**WORK REQUEST:** Nothing but the lines from the line with "(a) were not" through the end of the data is to be copied, and each is to be copied exactly.

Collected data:
○ ○ ○

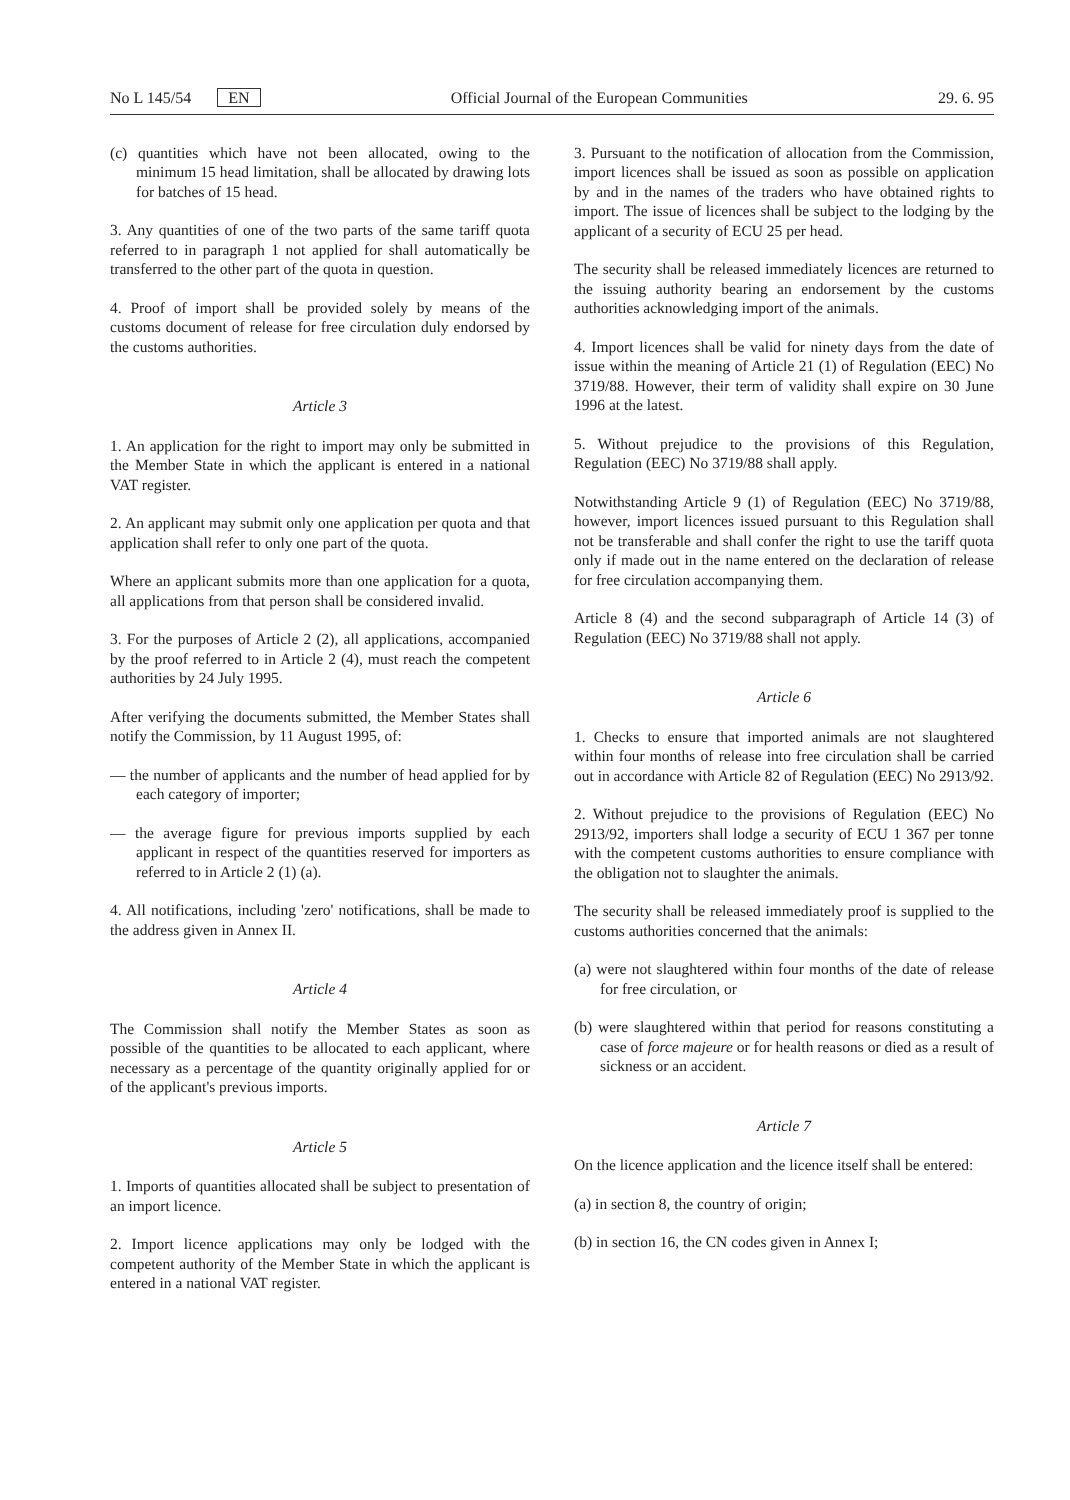No L 145/54 EN Official Journal of the European Communities 29. 6. 95
(c) quantities which have not been allocated, owing to the minimum 15 head limitation, shall be allocated by drawing lots for batches of 15 head.
3. Any quantities of one of the two parts of the same tariff quota referred to in paragraph 1 not applied for shall automatically be transferred to the other part of the quota in question.
4. Proof of import shall be provided solely by means of the customs document of release for free circulation duly endorsed by the customs authorities.
Article 3
1. An application for the right to import may only be submitted in the Member State in which the applicant is entered in a national VAT register.
2. An applicant may submit only one application per quota and that application shall refer to only one part of the quota.
Where an applicant submits more than one application for a quota, all applications from that person shall be considered invalid.
3. For the purposes of Article 2 (2), all applications, accompanied by the proof referred to in Article 2 (4), must reach the competent authorities by 24 July 1995.
After verifying the documents submitted, the Member States shall notify the Commission, by 11 August 1995, of:
— the number of applicants and the number of head applied for by each category of importer;
— the average figure for previous imports supplied by each applicant in respect of the quantities reserved for importers as referred to in Article 2 (1) (a).
4. All notifications, including 'zero' notifications, shall be made to the address given in Annex II.
Article 4
The Commission shall notify the Member States as soon as possible of the quantities to be allocated to each applicant, where necessary as a percentage of the quantity originally applied for or of the applicant's previous imports.
Article 5
1. Imports of quantities allocated shall be subject to presentation of an import licence.
2. Import licence applications may only be lodged with the competent authority of the Member State in which the applicant is entered in a national VAT register.
3. Pursuant to the notification of allocation from the Commission, import licences shall be issued as soon as possible on application by and in the names of the traders who have obtained rights to import. The issue of licences shall be subject to the lodging by the applicant of a security of ECU 25 per head.
The security shall be released immediately licences are returned to the issuing authority bearing an endorsement by the customs authorities acknowledging import of the animals.
4. Import licences shall be valid for ninety days from the date of issue within the meaning of Article 21 (1) of Regulation (EEC) No 3719/88. However, their term of validity shall expire on 30 June 1996 at the latest.
5. Without prejudice to the provisions of this Regulation, Regulation (EEC) No 3719/88 shall apply.
Notwithstanding Article 9 (1) of Regulation (EEC) No 3719/88, however, import licences issued pursuant to this Regulation shall not be transferable and shall confer the right to use the tariff quota only if made out in the name entered on the declaration of release for free circulation accompanying them.
Article 8 (4) and the second subparagraph of Article 14 (3) of Regulation (EEC) No 3719/88 shall not apply.
Article 6
1. Checks to ensure that imported animals are not slaughtered within four months of release into free circulation shall be carried out in accordance with Article 82 of Regulation (EEC) No 2913/92.
2. Without prejudice to the provisions of Regulation (EEC) No 2913/92, importers shall lodge a security of ECU 1 367 per tonne with the competent customs authorities to ensure compliance with the obligation not to slaughter the animals.
The security shall be released immediately proof is supplied to the customs authorities concerned that the animals:
(a) were not slaughtered within four months of the date of release for free circulation, or
(b) were slaughtered within that period for reasons constituting a case of force majeure or for health reasons or died as a result of sickness or an accident.
Article 7
On the licence application and the licence itself shall be entered:
(a) in section 8, the country of origin;
(b) in section 16, the CN codes given in Annex I;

○ ○ ○

**RESPONSE TO THIS TASK:**
(a) were not slaughtered within four months of the date of release for free circulation, or
(b) were slaughtered within that period for reasons constituting a case of force majeure or for health reasons or died as a result of sickness or an accident.
Article 7
On the licence application and the licence itself shall be entered:
(a) in section 8, the country of origin;
(b) in section 16, the CN codes given in Annex I;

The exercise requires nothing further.